Algeria warned on Monday of higher body count after a four-day siege of a gas plant by al-Qaeda-linked groups ended in a bloodbath.
Algeria warned on Monday of higher body count after a four-day siege of a gas plant by al-Qaeda-linked groups ended in a bloodbath.
"I fear that it (the death toll) may be revised upward," Algerian Communications Minister Mohamed Said told a radio station earlier.
Governments scrambled to track down missing citizens as more details emerged after the final showdown on Saturday between special forces and extremists who had taken hundreds hostage, demanding an end to French military intervention in Mali.
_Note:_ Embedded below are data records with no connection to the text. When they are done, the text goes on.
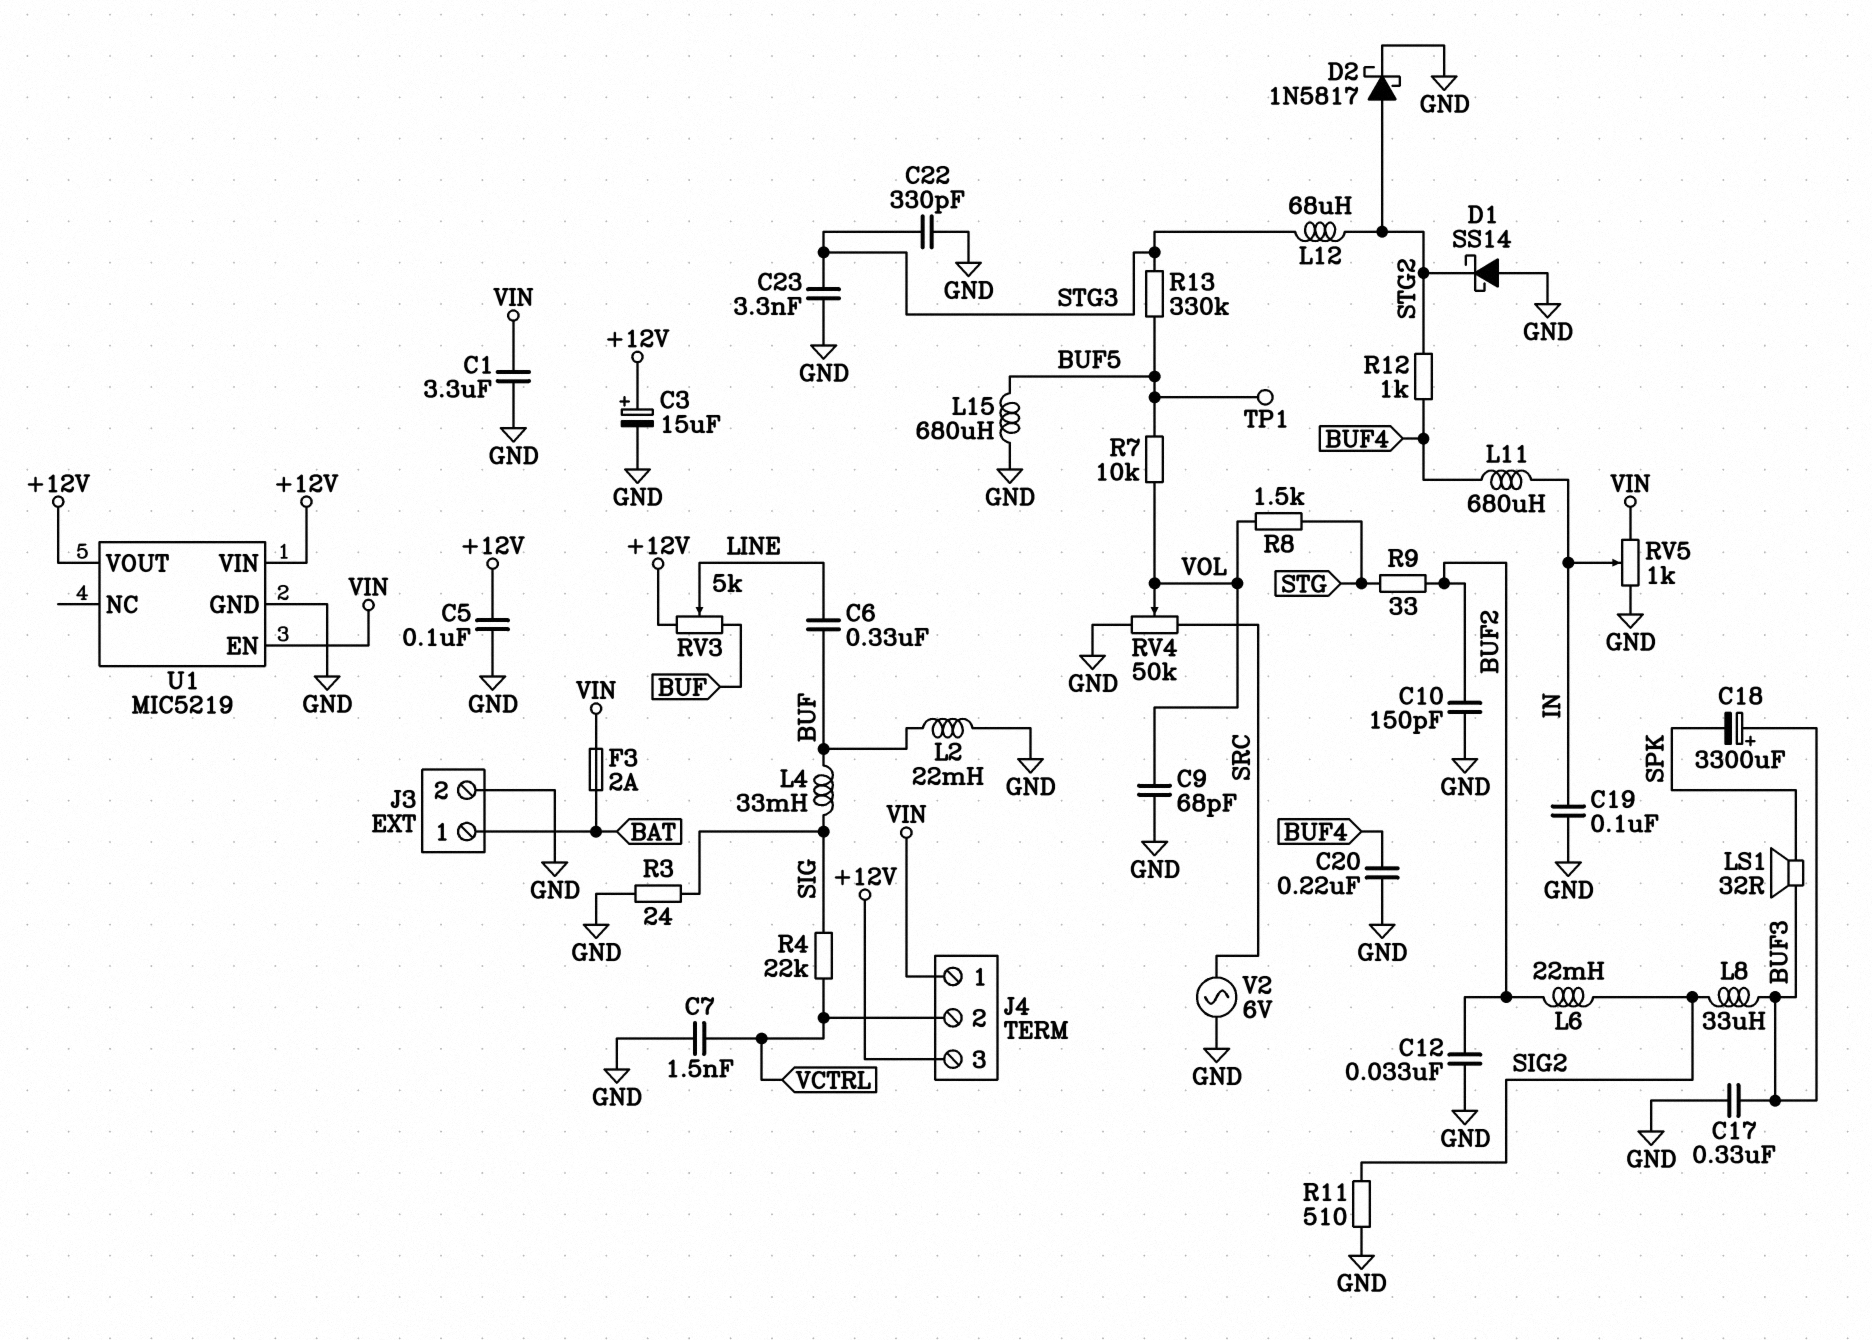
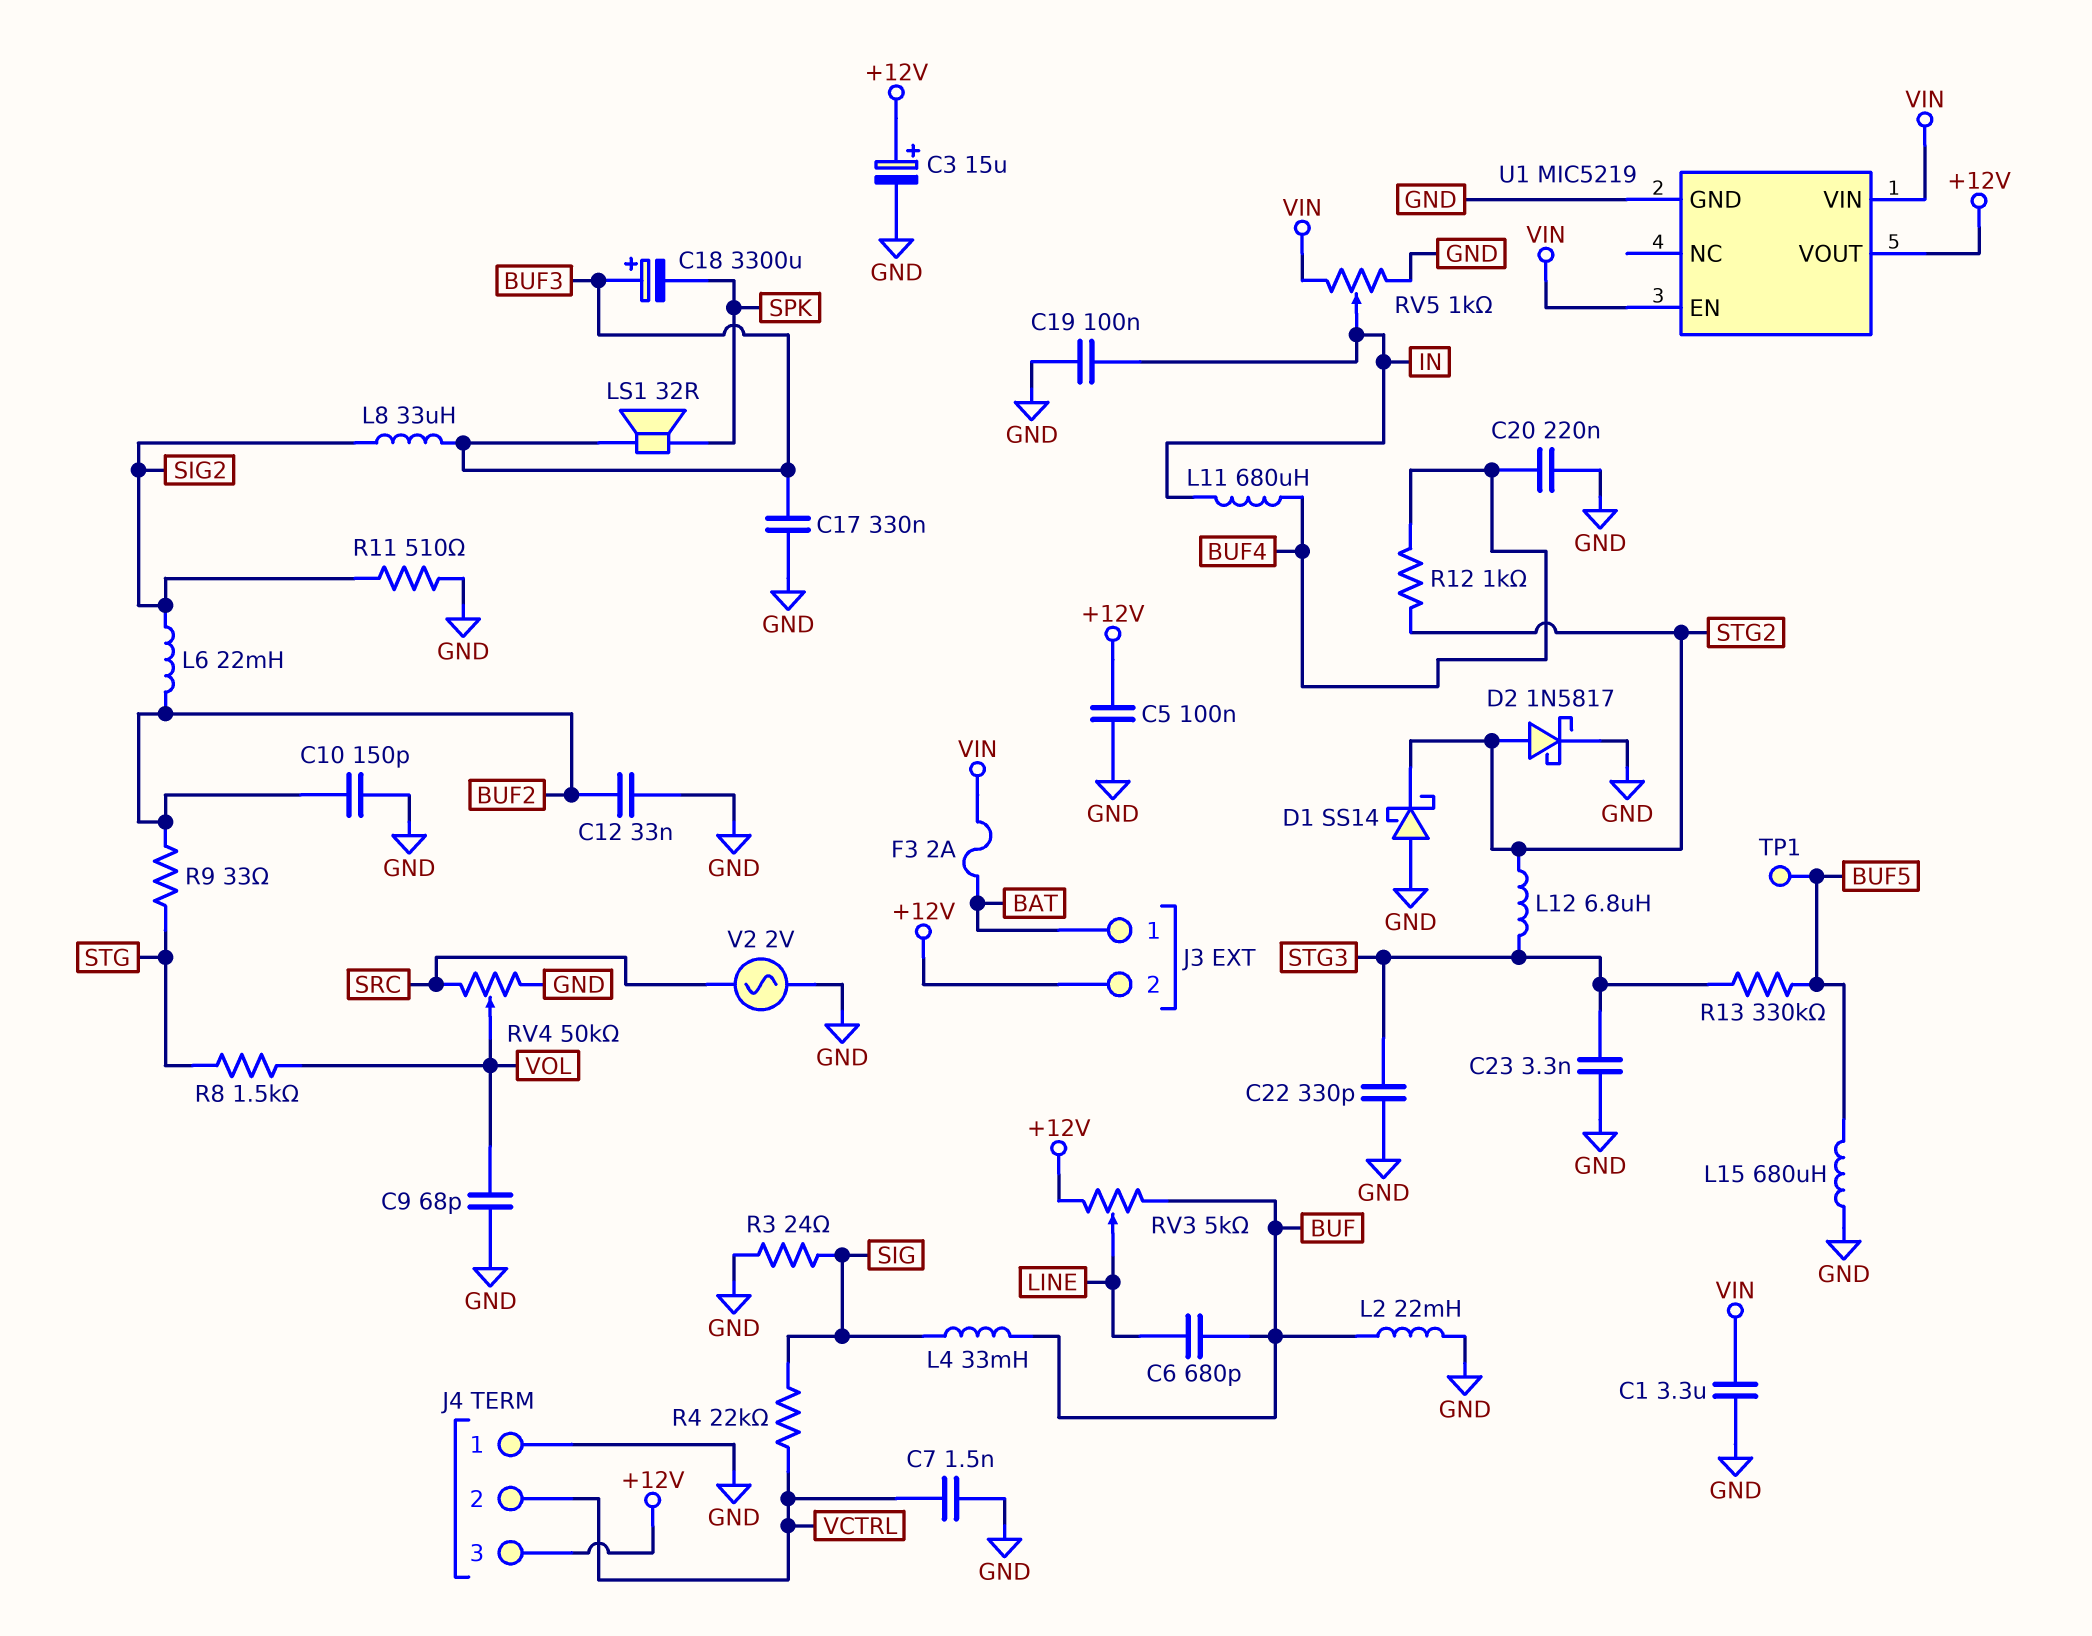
C6: 330nF (BUF, LINE) -> 680pF (BUF, LINE)
J3 pin 2: GND -> +12V
J4 pin 1: VIN -> GND
L12: 68uH (STG2, STG3) -> 6.8uH (STG2, STG3)
R7: 10k (BUF5, VOL) -> none
U1 pin VIN: +12V -> VIN
V2: AC 6V (GND, SRC) -> AC 2V (GND, SRC)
The interior ministry reported Saturday that 23 foreign and Algerian hostages were killed during the siege of the In Amenas gas plant in the deep Sahara desert, which ended with Algerian forces storming the remaining part of the complex still in militant hands.
Algeria's private Ennahar television reported that 25 bodies were discovered at the plant on Sunday, while French daily El-Watan gave a toll of 30 hostages found dead at the site the same day.
Survivors' photos showed bodies riddled with bullets, some with their heads half blown away by the impact of the gunfire.
"They were brutally executed," said an Algerian who identified himself as Brahim, after escaping the ordeal, referring to Japanese victims gunned down by the hostage-takers.
A Japanese delegation led by the deputy foreign minister arrived at the In Amenas hospital on Monday to arrange the repatriation of the bodies of the Japanese victims, an AFP journalist reported.
The Philippine government said on Monday that six Filipino hostages were among the dead, killed "mostly by gunshot wounds and the effects of the explosions."
Ennahar reported on Monday that two of the slain hostage-takers were Canadian nationals. It also reported that five militants were captured alive at the plant on Sunday.
The Algerian interior ministry had said on Saturday that 32 kidnappers were killed in the standoff and the army freed 685 Algerian workers and 107 foreigners.